III. The third party, if it could even be called a party, was that of Isaiah and a few of the faithful, aided no doubt by the influence of the prophecies of Micah. Their attitude to both the other parties was antagonistic.

i. As regards the Assyrian, they did not attempt to minimise the danger. They represented the peril from the kingdom of Nineveh as God's appointed scourge for the transgressions of Judah, as it had been for the transgressions of Israel.
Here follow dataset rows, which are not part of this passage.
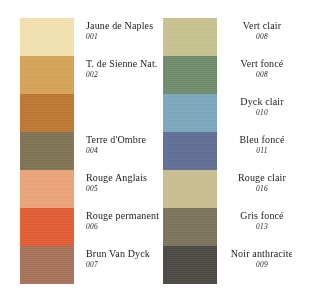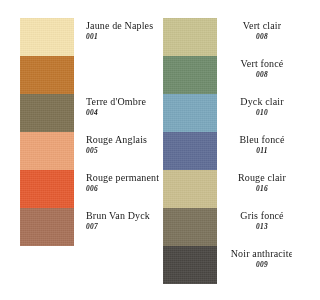--- a/index.html
+++ b/index.html
@@ -72,38 +72,44 @@
     white-space: nowrap;
     letter-spacing: 0.15px;
   }
 
   .swatch-code {
     font-style: italic;
     font-size: 7.4px;
     line-height: 11px;
     color: #1a1a1a;
     letter-spacing: 0.35px;
-    font-weight: bold;
   }
 </style>
 </head>
 <body>
 
 <div id="palette-chart">
 
   <div class="palette-column" id="column-left">
 
     <div class="swatch-row">
       <div class="swatch-chip" style="background-color: rgb(245, 227, 175);"></div>
       <div class="swatch-labels">
         <div class="swatch-name">Jaune de Naples</div>
         <div class="swatch-code">001</div>
       </div>
     </div>
 
+    <div class="swatch-row">
+      <div class="swatch-chip" style="background-color: rgb(216, 164, 85);"></div>
+      <div class="swatch-labels">
+        <div class="swatch-name">T. de Sienne Nat.</div>
+        <div class="swatch-code">002</div>
+      </div>
+    </div>
 
     <div class="swatch-row">
       <div class="swatch-chip" style="background-color: rgb(192, 119, 46);"></div>
     </div>
 
     <div class="swatch-row">
       <div class="swatch-chip" style="background-color: rgb(126, 114, 83);"></div>
       <div class="swatch-labels">
         <div class="swatch-name">Terre d'Ombre</div>
         <div class="swatch-code">004</div>

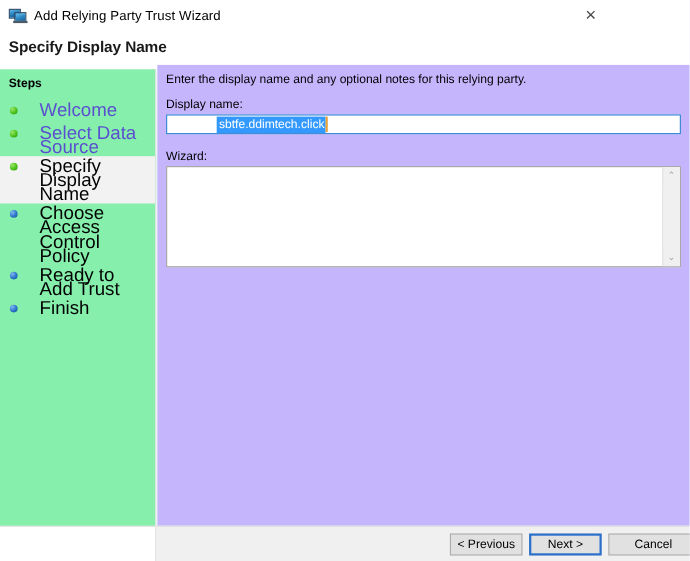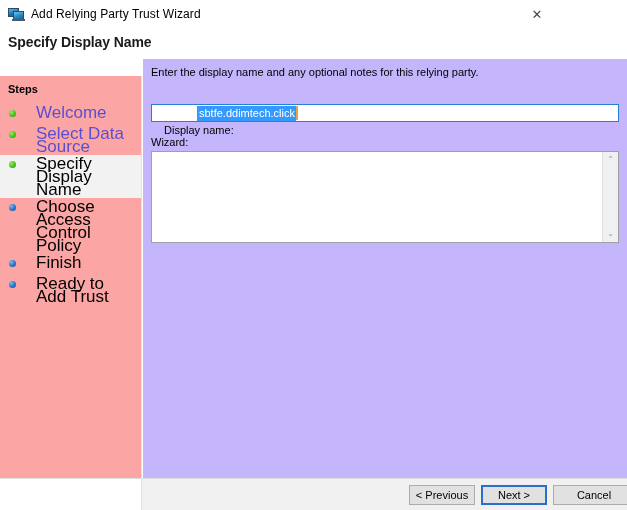--- a/index.html
+++ b/index.html
@@ -96,24 +96,24 @@
 
   
   .body-area {
     position: absolute;
     left: 0; top: 59px;
     width: 627px;
     height: 419px;
   }
   .sidebar {
     position: absolute;
-    left: 0; top: 17px;
+    left: 0; top: 4px;
     width: 142px;
     height: 419px;
-    background: #fca5a5;
+    background: #86efac;
     border-right: 1px solid #e3e3e3;
     box-sizing: border-box;
   }
   .steps-title {
     position: absolute;
     left: 8px; top: 7px;
     font-size: 11px;
     font-weight: bold;
     color: #000000;
   }
@@ -169,21 +169,21 @@
     position: absolute;
     left: 8px; top: 7px;
     font-size: 11px;
     color: #000000;
   }
   .field-label {
     position: absolute;
     font-size: 11px;
     color: #000000;
   }
-  .lbl-display { left: 21px; top: 30px; margin-top: 35px; }
+  .lbl-display { left: 8px; top: 30px; }
   .lbl-notes   { left: 8px; top: 77px; }
 
   .display-input {
     position: absolute;
     left: 8px; top: 45px;
     width: 468px;
     height: 18px;
     background: #ffffff;
     border: 1px solid #2a7fd4;
     box-sizing: border-box;
@@ -333,26 +333,26 @@
           <span class="step-label">Specify Display Name</span>
         </div>
 
         <div class="step-item">
           <span class="step-bullet pending"></span>
           <span class="step-label">Choose Access Control Policy</span>
         </div>
 
         <div class="step-item">
           <span class="step-bullet pending"></span>
+          <span class="step-label">Ready to Add Trust</span>
+        </div>
+
+        <div class="step-item">
+          <span class="step-bullet pending"></span>
           <span class="step-label">Finish</span>
-        </div>
-
-        <div class="step-item">
-          <span class="step-bullet pending"></span>
-          <span class="step-label">Ready to Add Trust</span>
         </div>
 
       </div>
     </div>
 
     <div class="content">
 
       <div class="intro-text">Enter the display name and any optional notes for this relying party.</div>
 
       <div class="field-label lbl-display">Display name:</div>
Thus Micah sees in imagination the terrible march of the invader by Gath, Akko, Beth-le-Aphrah, Maroth, Lachish, and Adullam. He plays with bitter anguish on the name of each town as an omen of humiliation and ruin, and calls on Zion to make herself bald for the children of her delight, and to enlarge her baldness as the vultures, because they are gone into captivity.[502]He turns fiercely on the greedy grandees, the false prophets, the blood-stained princes, the hireling priests, the bribe-taking soothsayers, who were responsible for the guilt which should draw down the vengeance. He ends with the fearful prophecy—which struck a chill into men's hearts a century later, and had an important influence on Jewish history—"Therefore, because of you shall Zion be ploughed as a field,and Jerusalem become ruins, and the hill of the Temple as heights in the wood";—though there should be an ultimate deliverance from Migdal-Eder, and a remnant should be saved.[503]

Similar to Micah's, and possibly not uninfluenced by it, is Isaiah's imaginary picture of the march of Assyria, which must have been full of terror to the poor inhabitants of Jerusalem.[504]